Most of these patients were receiving chemotherapy regimens containing cisplatin. Some cases of transient blindness have been reported as cortical in origin.

Cardiovascular system disorders:
Common – sensation of warmth or flushing;
Uncommon – arrhythmias, chest pain (with or without ST-segment depression), bradycardia, arterial hypotension;
Rare – QT interval prolongation (including ventricular tachycardia/torsade de pointes);
Frequency not known – myocardial ischemia (see section "Special precautions for use").

Respiratory, thoracic and mediastinal disorders:
Uncommon – hiccups.

Gastrointestinal disorders:
Common – constipation.

Hepatobiliary disorders:
Uncommon – asymptomatic elevations in liver function parameters.
These cases occur mainly in patients receiving chemotherapy regimens containing cisplatin.

Skin and subcutaneous tissue disorders:
Very rare – toxic skin eruptions, including toxic epidermal necrolysis.

General disorders and administration site conditions:
Common – local reactions at the site of intravenous administration.

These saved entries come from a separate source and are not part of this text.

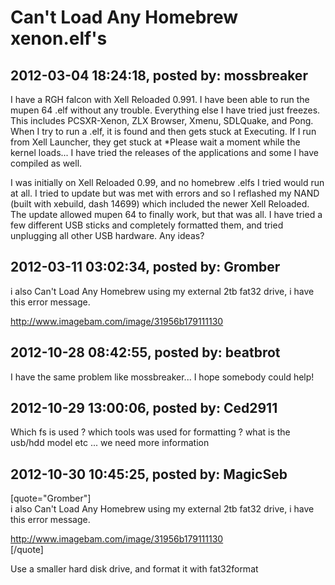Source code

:# Can't Load Any Homebrew xenon.elf's

## 2012-03-04 18:24:18, posted by: mossbreaker

I have a RGH falcon with Xell Reloaded 0.991. I have been able to run the mupen 64 .elf without any trouble. Everything else I have tried just freezes. This includes PCSXR-Xenon, ZLX Browser, Xmenu, SDLQuake, and Pong. When I try to run a .elf, it is found and then gets stuck at Executing. If I run from Xell Launcher, they get stuck at *Please wait a moment while the kernel loads... I have tried the releases of the applications and some I have compiled as well.  
   
 I was initially on Xell Reloaded 0.99, and no homebrew .elfs I tried would run at all. I tried to update but was met with errors and so I reflashed my NAND (built with xebuild, dash 14699) which included the newer Xell Reloaded. The update allowed mupen 64 to finally work, but that was all. I have tried a few different USB sticks and completely formatted them, and tried unplugging all other USB hardware. Any ideas?

## 2012-03-11 03:02:34, posted by: Gromber

i also Can't Load Any Homebrew using my external 2tb fat32 drive, i have this error message.  
   
 http://www.imagebam.com/image/31956b179111130

## 2012-10-28 08:42:55, posted by: beatbrot

I have the same problem like mossbreaker... I hope somebody could help!

## 2012-10-29 13:00:06, posted by: Ced2911

Which fs is used ? which tools was used for formatting ? what is the usb/hdd model etc ... we need more information

## 2012-10-30 10:45:25, posted by: MagicSeb

[quote="Gromber"]  
 i also Can't Load Any Homebrew using my external 2tb fat32 drive, i have this error message.  
   
 http://www.imagebam.com/image/31956b179111130  
 [/quote]  
   
 Use a smaller hard disk drive, and format it with fat32format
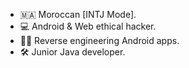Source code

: - 🇲🇦 Moroccan [INTJ Mode].
- 💻 Android & Web ethical hacker.
- 🧑‍🔧 Reverse engineering Android apps.
- 🛠️ Junior Java developer.
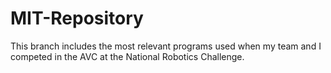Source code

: # MIT-Repository
This branch includes the most relevant programs used when my team and I competed in the AVC at the National Robotics Challenge.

From post-marketing experience, the following adverse reactions have been reported:

Cardiovascular system disorders:
Chest pain and discomfort, extrasystoles, tachycardia (including ventricular and supraventricular tachycardia), atrial fibrillation, palpitations, syncope, ECG changes.

Hypersensitivity reactions:
Anaphylactic reactions, angioneurotic edema, bronchospasm, anaphylactic shock, pruritus, skin rash, urticaria.

Nervous system disorders:
Gait disturbance, chorea, myoclonus, restlessness, burning sensation, tongue protrusion, diplopia, paraesthesia.

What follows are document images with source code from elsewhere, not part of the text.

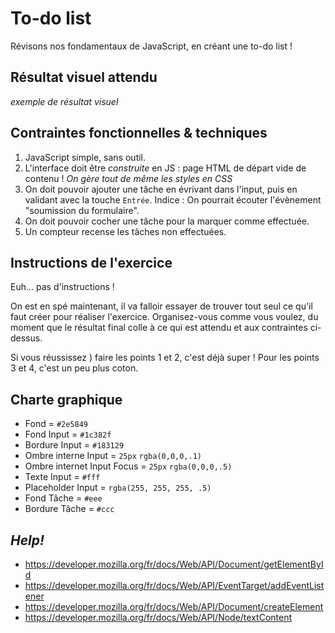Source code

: # To-do list
Révisons nos fondamentaux de JavaScript, en créant une to-do list !

## Résultat visuel attendu
*exemple de résultat visuel*
## Contraintes fonctionnelles & techniques
1. JavaScript simple, sans outil.
2. L'interface doit être *construite* en JS : page HTML de départ vide de contenu ! *On gère tout de même les styles en CSS*
3. On doit pouvoir ajouter une tâche en évrivant dans l'input, puis en validant avec la touche `Entrée`. Indice : On pourrait écouter l'évènement "soumission du formulaire".
4. On doit pouvoir cocher une tâche pour la marquer comme effectuée.
5. Un compteur recense les tâches non effectuées.

## Instructions de l'exercice
Euh... pas d'instructions !

On est en spé maintenant, il va falloir essayer de trouver tout seul ce qu'il faut créer pour réaliser l'exercice. Organisez-vous comme vous voulez, du moment que le résultat final colle à ce qui est attendu et aux contraintes ci-dessus.

Si vous réussissez ) faire les points 1 et 2, c'est déjà super ! Pour les points 3 et 4, c'est un peu plus coton.

## Charte graphique
* Fond = `#2e5849`
* Fond Input = `#1c382f`
* Bordure Input = `#183129`
* Ombre interne Input = `25px` `rgba(0,0,0,.1)`
* Ombre internet Input Focus = `25px` `rgba(0,0,0,.5)`
* Texte Input = `#fff`
* Placeholder Input = `rgba(255, 255, 255, .5)`
* Fond Tâche = `#eee`
* Bordure Tâche = `#ccc`

## *Help!*

* https://developer.mozilla.org/fr/docs/Web/API/Document/getElementById
* https://developer.mozilla.org/fr/docs/Web/API/EventTarget/addEventListener
* https://developer.mozilla.org/fr/docs/Web/API/Document/createElement
* https://developer.mozilla.org/fr/docs/Web/API/Node/textContent
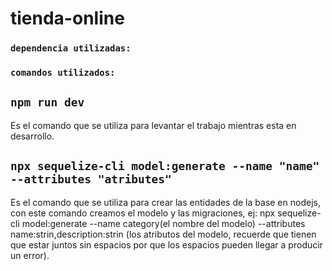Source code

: # tienda-online

### `dependencia utilizadas:`

### `comandos utilizados:`

## `npm run dev`

Es el comando que se utiliza para levantar el trabajo mientras esta en desarrollo.

## `npx sequelize-cli model:generate --name "name" --attributes "atributes"`

Es el comando que se utiliza para crear las entidades de la base en nodejs, con este comando creamos el modelo y las migraciones, ej: npx sequelize-cli model:generate --name category(el nombre del modelo) --attributes name:strin,description:strin (los atributos del modelo, recuerde que tienen que estar juntos sin espacios por que los espacios pueden llegar a producir un error).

General disorders and administration site reactions:
Increased body temperature, pain, erythema, burning sensation at the injection site.

Other:
Hypokalemia.

Reporting suspected adverse reactions

Reporting suspected adverse reactions after medicine authorization is important. It allows continued monitoring of the benefit-risk balance of the medicine. Medical and pharmaceutical professionals, as well as patients or their legal representatives, are encouraged to report all suspected adverse reactions and lack of efficacy to the State Expert Centre of the Ministry of Health of Ukraine via the following link: https://aisf.dec.gov.ua/

Shelf life.

3 years.

Storage conditions.

Store in the original packaging at a temperature not exceeding 25 °C.
Keep out of reach of children.

Incompatibilities.

Zetron must not be mixed in the same syringe or infusion solution with other medicinal products. Zetron for injection may only be combined with the recommended infusion solutions (see section "Dosage and method of administration").

Packaging.

4 ml in a vial; 5 vials in a cardboard box.

Prescription status.

Prescription only.

Manufacturer(s).

RAFARM S.A., Greece / RAFARM S.A., Greece
BROS LTD, Greece / BROS LTD, Greece

Manufacturer's address and place of business.

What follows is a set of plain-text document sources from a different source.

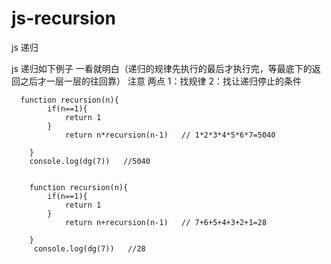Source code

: # js-recursion
js 递归

  js 递归如下例子 一看就明白（递归的规律先执行的最后才执行完，等最底下的返回之后才一层一层的往回靠）
   注意  两点 1：找规律    2：找让递归停止的条件
  
      function recursion(n){
        	if(n==1){
        		return 1
        	}
        		return n*recursion(n-1)   // 1*2*3*4*5*6*7=5040

        }
	  	console.log(dg(7))   //5040


        function recursion(n){
        	if(n==1){
        		return 1
        	}
        		return n+recursion(n-1)   // 7+6+5+4+3+2+1=28

        }
	  	 console.log(dg(7))   //28





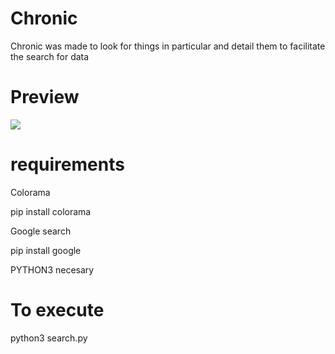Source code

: # Chronic
 Chronic was made to look for things in particular and detail them to facilitate the search for data

# Preview

<img src=https://cdn.discordapp.com/attachments/650066826243604493/1078132474103746560/image.png>

# requirements 

Colorama

pip install colorama

Google search

pip install google

PYTHON3 necesary

# To execute

python3 search.py
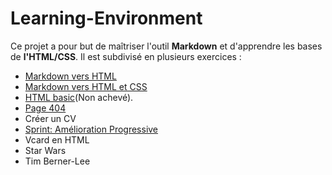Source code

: # Learning-Environment

Ce projet a pour but de maîtriser l'outil **Markdown** et d'apprendre les bases de **l'HTML/CSS**.
Il est subdivisé en plusieurs exercices :
* [Markdown vers HTML](https://github.com/tahrimostapha/Learning-Environment/tree/master/Markdown%20vers%20HTML)
* [Markdown vers HTML et CSS](https://github.com/tahrimostapha/Learning-Environment/tree/master/Markdown%20vers%20HTML%20et%20CSS)
* [HTML basic](https://github.com/tahrimostapha/Learning-Environment/tree/master/HTML%20basic)(Non achevé).
* [Page 404](https://github.com/tahrimostapha/Learning-Environment/tree/master/Page%20404)
* Créer un CV
* [Sprint: Amélioration Progressive](https://github.com/tahrimostapha/Learning-Environment/tree/master/Sprint)
* Vcard en HTML
* Star Wars
* Tim Berner-Lee
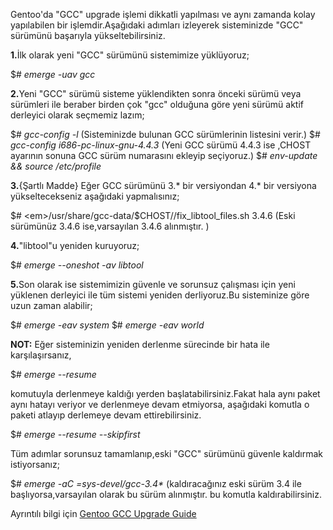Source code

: <html><body><p>Gentoo'da "GCC" upgrade işlemi dikkatli yapılması ve aynı zamanda kolay yapılabilen bir işlemdir.Aşağıdaki adımları izleyerek sisteminizde "GCC" sürümünü başarıyla yükseltebilirsiniz.

<strong>1.</strong>İlk olarak yeni "GCC" sürümünü sistemimize yüklüyoruz;

$# <em>emerge -uav gcc</em>

<strong>2.</strong>Yeni "GCC" sürümü sisteme yüklendikten sonra önceki sürümü veya sürümleri ile beraber birden çok "gcc" olduğuna göre yeni sürümü aktif derleyici olarak seçmemiz lazım;

$# <em>gcc-config -l </em> (Sisteminizde bulunan GCC sürümlerinin listesini verir.)
$# <em>gcc-config i686-pc-linux-gnu-4.4.3</em> (Yeni GCC sürümü 4.4.3 ise ,CHOST ayarının sonuna GCC sürüm numarasını ekleyip seçiyoruz.)
$# <em>env-update &amp;&amp; source /etc/profile</em>

<strong>3.</strong>{Şartlı Madde} Eğer GCC sürümünü 3.* bir versiyondan 4.* bir versiyona yükseltecekseniz aşağıdaki yapmalısınız;

$# <em>/usr/share/gcc-data/$CHOST//fix_libtool_files.sh 3.4.6</em> (Eski sürümünüz 3.4.6 ise,varsayılan 3.4.6 alınmıştır. )

<strong>4.</strong>"libtool"u yeniden kuruyoruz;

$# <em>emerge --oneshot -av libtool</em>

<strong>5.</strong>Son olarak ise sistemimizin güvenle ve sorunsuz çalışması için yeni yüklenen derleyici ile tüm sistemi yeniden derliyoruz.Bu sisteminize göre uzun zaman alabilir;

$# <em>emerge -eav system</em>
$# <em>emerge -eav world</em>

<strong>NOT:</strong> Eğer sisteminizin yeniden derlenme sürecinde bir hata ile karşılaşırsanız,

$# <em>emerge --resume</em>

komutuyla derlenmeye kaldığı yerden başlatabilirsiniz.Fakat hala aynı paket aynı hatayı veriyor ve derlenmeye devam etmiyorsa, aşağıdaki komutla o paketi atlayıp derlemeye devam ettirebilirsiniz.

$# <em>emerge --resume --skipfirst</em>

Tüm adımlar sorunsuz tamamlanıp,eski "GCC" sürümünü güvenle kaldırmak istiyorsanız;

$# <em>emerge -aC =sys-devel/gcc-3.4*</em> (kaldıracağınız eski sürüm 3.4 ile başlıyorsa,varsayılan olarak bu sürüm alınmıştır.
bu komutla kaldırabilirsiniz.

Ayrıntılı bilgi için <a href="http://www.gentoo.org/doc/en/gcc-upgrading.xml">Gentoo GCC Upgrade Guide</a></p></body></html>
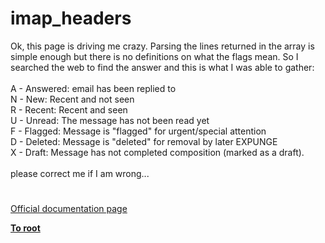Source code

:# imap_headers



Ok, this page is driving me crazy. Parsing the lines returned in the array is simple enough but there is no definitions on what the flags mean. So I searched the web to find the answer and this is what I was able to gather:<br><br>A - Answered: email has been replied to<br>N - New: Recent and not seen<br>R - Recent: Recent and seen<br>U - Unread: The message has not been read yet<br>F - Flagged: Message is "flagged" for urgent/special attention<br>D - Deleted: Message is "deleted" for removal by later EXPUNGE<br>X - Draft: Message has not completed composition (marked as a draft).<br><br>please correct me if I am wrong...  

#

[Official documentation page](https://www.php.net/manual/en/function.imap-headers.php)

**[To root](/README.md)**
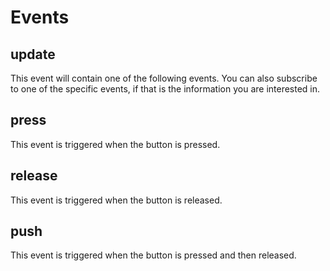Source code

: # Events

## update

This event will contain one of the following events.
You can also subscribe to one of the specific events, if that is the information you are interested in.

## press

This event is triggered when the button is pressed.

## release

This event is triggered when the button is released.

## push

This event is triggered when the button is pressed and then released.
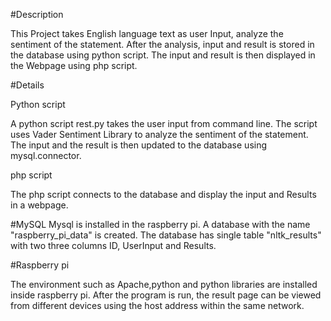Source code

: #Description

This Project takes English language text as user Input, analyze the 
sentiment of the statement. After the analysis, input and result is 
stored in the database using python script. The input and result is then 
displayed in the Webpage using php script.

#Details

Python script

A python script rest.py takes the user input from command line. The script
uses Vader Sentiment Library to analyze the sentiment of the statement. The 
input and the result is then updated to the database using mysql.connector.

php script

The php script connects to the database and display the input and Results
in a webpage.

#MySQL
Mysql is installed in the raspberry pi. A database with the name 
"raspberry_pi_data" is created. The database has single table "nltk_results"
with two three columns ID, UserInput and Results.



#Raspberry pi

The environment such as Apache,python and python libraries are installed 
inside raspberry pi. After the program is run, the result page can be viewed 
from different devices using the host address within the same network.  

   
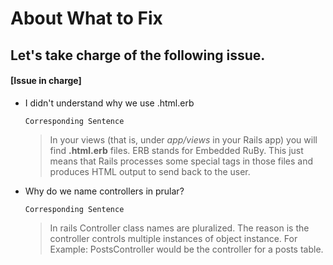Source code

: # About What to Fix

## Let's take charge of the following issue.

#### \[Issue in charge\] 
* I didn't understand why we use .html.erb <br/>

  `Corresponding Sentence `</br>

  > In your views (that is, under *app/views* in your Rails app) you will find **.html.erb** files. ERB stands for Embedded RuBy. This just means that Rails processes some special tags in those files and produces HTML output to send back to the user.


* Why do we name controllers in prular?<br/>

  `Corresponding Sentence` <br/>

    > In rails Controller class names are pluralized. The reason is the controller controls multiple instances of object instance.
    For Example: PostsController would be the controller for a posts table.

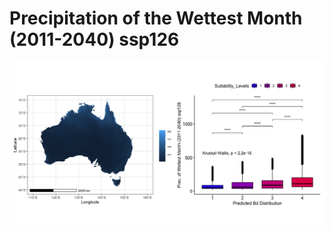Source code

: # Precipitation of the Wettest Month (2011-2040) ssp126
![image info](../../Analysis_Plots/Full_Extent_OnlyEnvs/Prec_of_Wettest_Month_1140_126.png)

Thesi Pousi-Xatzi Agiou Louka, Paiania (Attica), P.O. Box 37, ZIP 19002, Greece /
Thesi Pousi-Xatzi Agiou Louka, Paiania Attiki, TK 19002, TO 37, Greece

15 Augis & Galinis Street, Nea Kifissia (Attica) 14564, Greece /
Augis & Galinis 15, Nea Kifisia (Attiki) 14564, Greece

Marketing Authorization Holder.

Pharmaceutical company «VOCATE S.A.», Greece /
Pharmaceutical company «VOCATE S.A.», Greece.

Address of the Marketing Authorization Holder.

166 74 Glyfada, Gounari str., 150 Athens, Greece /
166 74 Glyfada, Gounari str., 150 Athens, Greece.